Transcribe exactly the lines from the one containing "text: (400, 682) -> (845, 1425), 14 -> 10" through the last line of the listing below, inclusive, and nothing beyond them.

------------------------------------------------------------------------

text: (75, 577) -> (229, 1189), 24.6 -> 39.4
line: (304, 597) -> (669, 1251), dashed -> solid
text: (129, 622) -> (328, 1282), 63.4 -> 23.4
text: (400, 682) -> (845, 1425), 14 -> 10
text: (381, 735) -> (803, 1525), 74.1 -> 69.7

------------------------------------------------------------------------

▶ **EXERCISE SOLUTION**:
text: (400, 682) -> (845, 1425), 14 -> 10
text: (381, 735) -> (803, 1525), 74.1 -> 69.7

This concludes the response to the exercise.